In the study, the authors show that by using self-injection locking in normal group velocity dispersion (GVD) resonators, they can generate microcombs with high on-chip power levels of up to 158 mW. These microcombs also exhibit narrow linewidths, as low as 200 kHz, making them suitable for high-precision applications. This represents a significant advancement, as it exceeds previous records for on-chip power and the number of comb lines exceeding 100 μW.

The system utilizes a multimode III-V laser, which is coupled to a Si₃N₄ chip through a custom-designed waveguide taper. The resulting device demonstrates more efficient comb generation and higher output power compared to previous approaches that relied on high-coherence pumps. The authors also show that the frequency comb lines produced have narrow linewidths and exhibit high stability, which is essential for practical applications in optical communications and sensing.

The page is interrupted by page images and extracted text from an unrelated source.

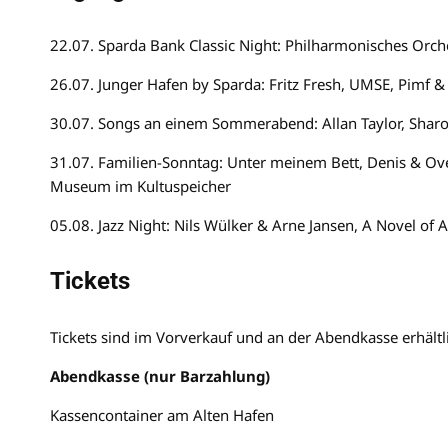
22.07. Sparda Bank Classic Night: Philharmonisches Orc
26.07. Junger Hafen by Sparda: Fritz Fresh, UMSE, Pimf &
30.07. Songs an einem Sommerabend: Allan Taylor, Sharo
31.07. Familien-Sonntag: Unter meinem Bett, Denis & Ove,
Museum im Kultuspeicher
05.08. Jazz Night: Nils Wülker & Arne Jansen, A Novel of
Tickets
Tickets sind im Vorverkauf und an der Abendkasse erhältl
Abendkasse (nur Barzahlung)
Kassencontainer am Alten Hafen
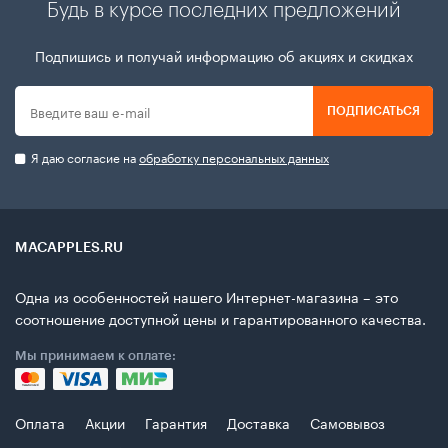
Будь в курсе последних предложений
Подпишись и получай информацию об акциях и скидках
ПОДПИСАТЬСЯ
Я даю согласие на
обработку персональных данных
MACAPPLES.RU
Одна из особенностей нашего Интернет-магазина – это
соотношение доступной цены и гарантированного качества.
Мы принимаем к оплате:
Оплата
Акции
Гарантия
Доставка
Самовывоз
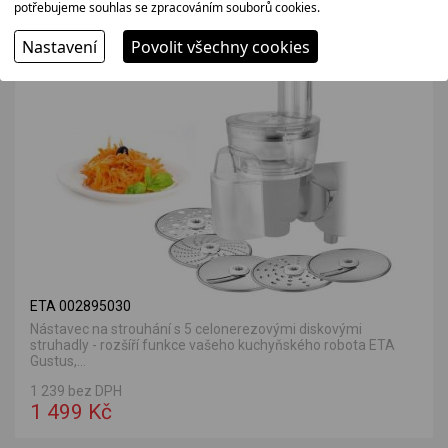
potřebujeme souhlas se zpracováním souborů cookies.
Související zboží
Nastavení
Povolit všechny cookies
ETA 002895030
Nástavec na strouhání s 5 celonerezovými diskovými
struhadly - rozšíří funkce vašeho kuchyňského robota ETA
Gustus,...
1 239 bez DPH
1 499 Kč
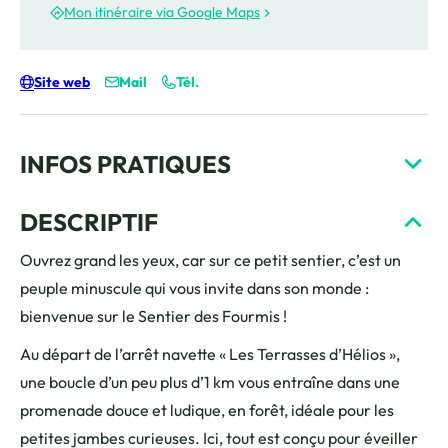
Mon itinéraire via Google Maps
Site web
Mail
Tél.
INFOS PRATIQUES
DESCRIPTIF
Ouvrez grand les yeux, car sur ce petit sentier, c’est un
peuple minuscule qui vous invite dans son monde :
bienvenue sur le Sentier des Fourmis !
Au départ de l’arrêt navette « Les Terrasses d’Hélios »,
une boucle d’un peu plus d’1 km vous entraîne dans une
promenade douce et ludique, en forêt, idéale pour les
petites jambes curieuses. Ici, tout est conçu pour éveiller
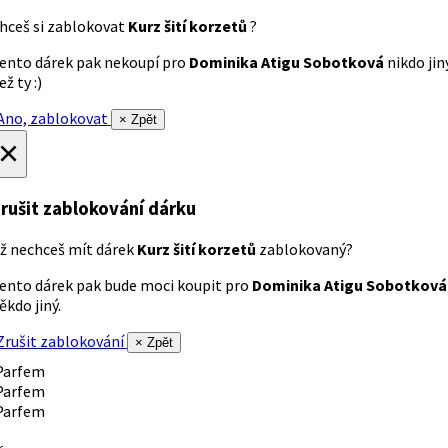
hceš si zablokovat
Kurz šití korzetů
?
ento dárek pak nekoupí pro
Dominika Atigu Sobotková
nikdo jin
ež ty :)
no, zablokovat
× Zpět
×
rušit zablokování dárku
ž nechceš mít dárek
Kurz šití korzetů
zablokovaný?
ento dárek pak bude moci koupit pro
Dominika Atigu Sobotková
ěkdo jiný.
rušit zablokování
× Zpět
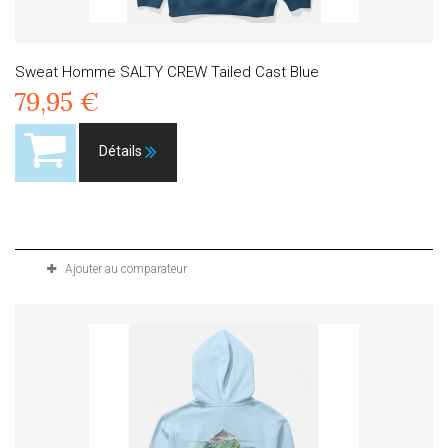
Sweat Homme SALTY CREW Tailed Cast Blue
79,95 €
Détails
Produit disponible avec d'autres options
Ajouter au comparateur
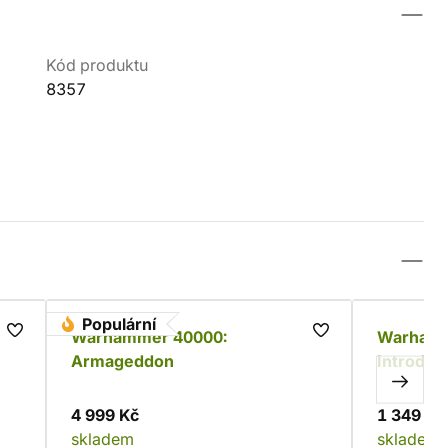
Kód produktu
8357
Populární
Warhammer 40000:
Warhamm
Armageddon
Introduct
4 999 Kč
1 349 Kč
skladem
skladem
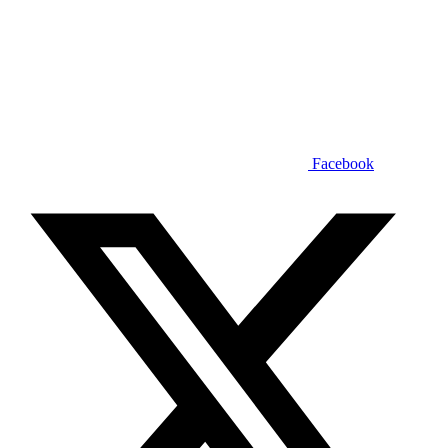
Facebook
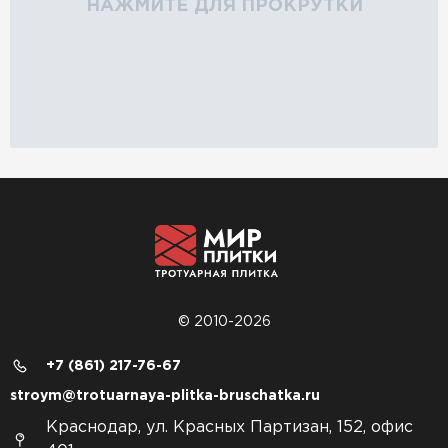
НАЖМИТЕ ДЛЯ ПРОКРУТКИ
© 2010-2026
+7 (861) 217-76-67
stroym@trotuarnaya-plitka-bruschatka.ru
Краснодар, ул. Красных Партизан, 152, офис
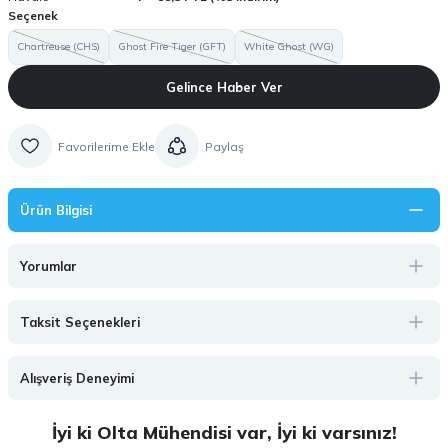
Seçenek
Chartreuse (CHS)
Ghost Fire Tiger (GFT)
White Ghost (WG)
Gelince Haber Ver
Paylaş
Ürün Bilgisi
Yorumlar
Taksit Seçenekleri
Alışveriş Deneyimi
İyi ki Olta Mühendisi var, İyi ki varsınız!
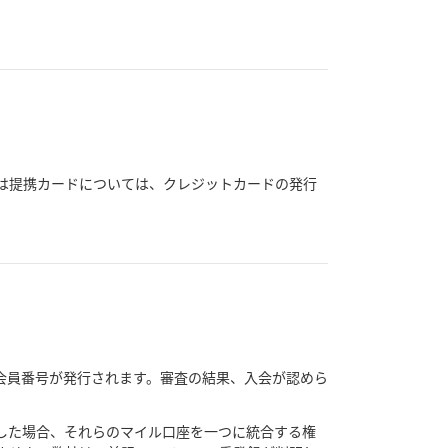
たは提携カードについては、クレジットカードの発行
会員番号が発行されます。審査の結果、入会が認めら
した場合、それらのマイル口座を一つに統合する権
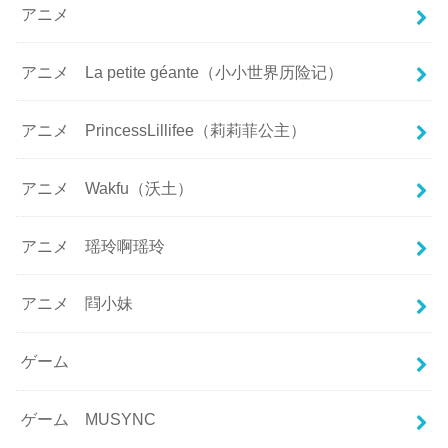
アニメ
アニメ La petite géante（小小世界历险记）
アニメ PrincessLillifee（莉莉菲公主）
アニメ Wakfu（沃土）
アニメ 瑶玲啊瑶玲
アニメ 閰小妹
ゲーム
ゲーム MUSYNC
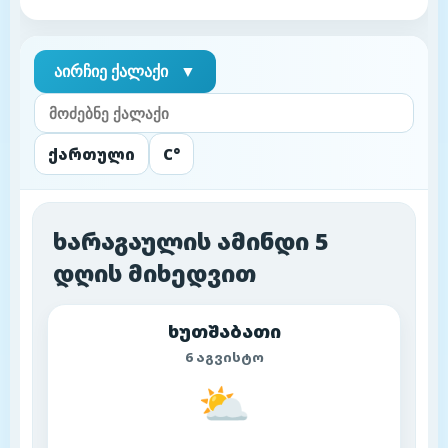
აირჩიე ქალაქი
▼
ქართული
C°
ხარაგაულის ამინდი 5
დღის მიხედვით
ხუთშაბათი
6 აგვისტო
⛅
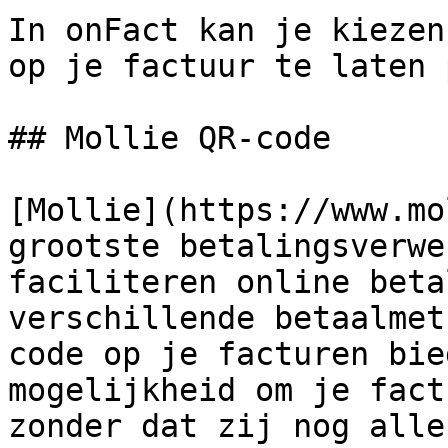
In onFact kan je kiezen
op je factuur te laten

One of the key findings is that by optimizing the feedback phase and using integrated heaters for resonance detuning, the system can access coherent comb states efficiently. This approach, utilizing low-coherence lasers, allows for a scalable solution to achieving high-power Kerr-frequency combs with narrow linewidths and high efficiency. The paper concludes that this electrically pumped microcomb system can impact various fields, including data communications, high-performance computing, and quantum technologies, by reducing size, power consumption, and cost.